Step One. Empty out berries into your mixing bowl. Fill bowl with enough water to cover the berries and mix around with your hands to remove any berry-dirt. While standing over your sink, pick the bowl up with one hand while cupping your other hand over one side of the bowl. Tilt the bowl towards your "goalie" hand, draining as much of the water as possible without losing too many of the berries. Replace any wayward, sink-loving berries back in the bowl. Cowards.
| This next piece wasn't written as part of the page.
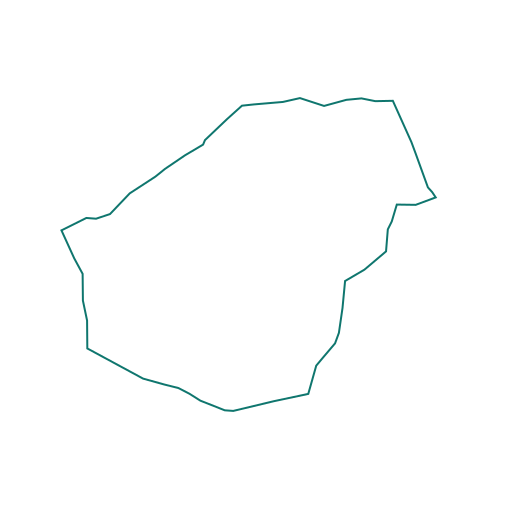 Mandax, Dornogovi, Mongolia, rotated 72°
{"feature_id": "93677404B77969966506985", "entity_name": "Mandax", "entity_type": "district", "adm_level": 2, "iso_a3": "MNG", "parent_name": "Mongolia", "parent_adm1": "Dornogovi", "projection": "albers", "projection_center": [108.365, 44.195], "detail": "fine", "context": "isolated", "style": "outline", "palette": "teal", "viewbox_px": 512, "rotation_deg": 72, "n_neighbors": 0, "source": "geoboundaries", "source_scale": "gbopen_adm2", "svg_char_len": 781}
<svg xmlns="http://www.w3.org/2000/svg" viewBox="0 0 512 512"><g transform="rotate(72 256 256)"><path d="M403.3,248.9L378.9,232.6L373.2,223.5L363.5,207.8L354.7,200.9L332.2,189.8L307.3,179.0L302.5,157.1L291.8,130.9L271.4,122.4L265.1,116.2L250.6,106.2L256.7,88.3L255.8,67.0L249.7,68.7L243.9,71.3L207.9,72.5L195.7,73.0L150.7,77.9L145.6,94.7L138.7,107.0L135.4,121.8L134.3,144.9L119.4,165.4L117.8,182.8L111.2,211.1L108.7,222.9L116.8,241.1L130.0,268.7L133.7,271.9L138.3,292.4L145.0,315.5L149.4,327.1L157.4,356.7L171.0,381.9L171.1,396.6L167.4,405.6L171.5,433.1L202.1,429.6L219.4,426.4L244.9,434.4L265.2,436.6L291.8,445.0L337.7,401.3L349.9,382.9L357.6,370.6L366.4,361.9L376.4,353.6L393.1,333.4L396.3,325.5L399.6,284.0L403.3,248.9Z" fill="none" stroke="#0f766e" stroke-width="2"/></g></svg>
Step Two. Add Grand Marnier and about half of the sugar (see SharpMan Tip below). Mix with your hand. Cover the bowl with plastic wrap so that it seals tightly around the lip of the bowl. Take a fork and puncture the plastic several times. Turn the bowl up-side-down over your sink, carefully holding the bowl by sides to that the plastic stays on. Shake out any excess water and Grand Marnier and carefully return the bowl to the counter. Cover with fresh plastic wrap and store in the fridge.

SharpMan Tip: Life is cruel. Sometimes you just can’t get good, sweet berries. No problem. That’s what good-ol’ sugar is for. If you have the misfortune of buying sub-par berries, simply add more sugar to the mix. But don’t go crazy, the secret to this dessert lies in the mix of sweet ice cream and tart fruit. ‘Nuff said.

Step Three. When dinner is over and your date has had a few moments to choke down her amazement, casually offer something sweet (and "lite!"). Spoon about half a cup of berries onto each plate and add two small scoops of vanilla ice cream. Garnish with small mint sprig.